The Patroller eyeballed me:  “Is that right?”

“Who’s asking, pal?” I queried, somewhat snidely. My innocuous question was punctuated by an audible gasp from the onlookers.

The snaggle-toothed Pandorian’s shallow chest swelled to its full volume of authority. “Constable Cade,” he growled, hands resting on the butts of the tied-down guns holstered on his hips. “You got ID papers?”

“None that’d be helpful at this time,” I replied, giving him a shrug.

His head tilted and the bushy thatch of hair above his eyes crept into a quizzical expression. “What happened here?”

“The joker on the floor was hassling the lady,” I said, jerking a thumb at the classy broad. “I simply came to her defense.”

It was then that Cade noticed her. His attention riveted on that sweet spot between the top circles, lingering long enough to be obvious, and then he recovered and his eyes leveled on her face. “Is that right?”

“If he says so,” she answered in a voice all soft and husky.

Cade turned to me. “You got a name?”

“Officer, I’m just passing through on my way to someplace else.”

He stepped closer, towering over me. “You got a name, mister?”

There was no sense dodging the inevitable, so hoping against hope, I hitched in air and released it with a hiss. “Jodat.

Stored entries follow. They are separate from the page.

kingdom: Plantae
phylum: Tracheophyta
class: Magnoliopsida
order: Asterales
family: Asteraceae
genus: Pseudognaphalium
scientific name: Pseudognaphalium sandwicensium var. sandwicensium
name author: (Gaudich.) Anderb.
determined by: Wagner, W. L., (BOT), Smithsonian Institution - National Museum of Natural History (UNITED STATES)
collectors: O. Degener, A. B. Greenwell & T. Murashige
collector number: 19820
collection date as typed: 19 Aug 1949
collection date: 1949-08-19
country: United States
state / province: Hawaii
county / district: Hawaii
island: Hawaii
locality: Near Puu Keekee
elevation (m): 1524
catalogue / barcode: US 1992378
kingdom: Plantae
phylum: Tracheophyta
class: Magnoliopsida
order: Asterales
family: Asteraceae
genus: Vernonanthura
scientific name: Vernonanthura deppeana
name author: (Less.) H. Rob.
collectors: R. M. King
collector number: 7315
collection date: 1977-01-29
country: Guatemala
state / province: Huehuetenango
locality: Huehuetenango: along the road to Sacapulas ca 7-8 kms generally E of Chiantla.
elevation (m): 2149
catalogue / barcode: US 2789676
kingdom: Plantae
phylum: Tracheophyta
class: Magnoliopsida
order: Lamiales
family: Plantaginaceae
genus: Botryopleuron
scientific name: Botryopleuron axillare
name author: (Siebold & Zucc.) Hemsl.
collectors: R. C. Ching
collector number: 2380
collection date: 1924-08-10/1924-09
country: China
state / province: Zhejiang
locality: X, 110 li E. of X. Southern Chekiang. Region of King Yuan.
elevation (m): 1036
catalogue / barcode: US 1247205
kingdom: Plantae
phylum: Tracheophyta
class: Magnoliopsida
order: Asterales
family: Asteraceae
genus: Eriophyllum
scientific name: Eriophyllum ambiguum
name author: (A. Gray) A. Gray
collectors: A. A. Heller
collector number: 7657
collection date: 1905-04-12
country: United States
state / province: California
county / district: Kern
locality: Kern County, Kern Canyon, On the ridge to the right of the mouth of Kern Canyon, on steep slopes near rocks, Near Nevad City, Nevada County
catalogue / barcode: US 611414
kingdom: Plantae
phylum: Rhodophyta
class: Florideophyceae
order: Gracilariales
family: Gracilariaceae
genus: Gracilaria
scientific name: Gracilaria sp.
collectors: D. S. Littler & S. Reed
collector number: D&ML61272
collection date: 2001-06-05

Jedediah Jodat.”

A murmur buzzed through the room as whispers turned into little gasps of gossipy recognition. Tension cranked up in the joint when all of a sudden Constable Cade had one of his SW Lasers aimed at my belly.

Misunderstandings

Now a reputation is a helluva thing; it can get distorted and have little resemblance to the facts of one’s character. I’m one of the good guys; I happen to have a propensity for intervening in situations that are none of my business, and that flaw often results in misunderstandings.

“You are under arrest, Mr. Jodat,” Constable Cade declared loudly.

“On what charge?” asked the dame with the pretty circles.

I nodded. “That’s a fair question. All I did was help the lady.”

“There’s Intergalactic Fliers on you up to ying yang,” Cade replied, keeping the pistol pointed at my gut. “I could select a charge out of the blue and make it stick, so let’s move along before anyone else gets hurt.”

“Hang on a minute,” I said, wanting to jawbone. “There was that incident on Delancey Street awhile back, but I’m completely innocent.”

“Incident on Delancey Street?  Is that what you call murder?”

“Murder is such a nasty word, Constable Cade.”

“Truth sometimes has that quality.”

“Any charges from the Delancey Street incident are bogus,” I said flatly. “All I was doing was helping a lady out of jam.”

“You do have your own particular pattern, don’tcha?”

I shrugged and resigned myself to the present circumstances. It’d all be history soon; there was no rhyme or rhythm to it, but sure enough, I’d jump someplace else.

Constable Cade escorted me out, and quick as quick can be, I’d been processed, and was sitting inside a concrete walled box on Pandora.

It’s a funny thing. No matter when or where one is misunderstood, the interiors of jail cells are always the same.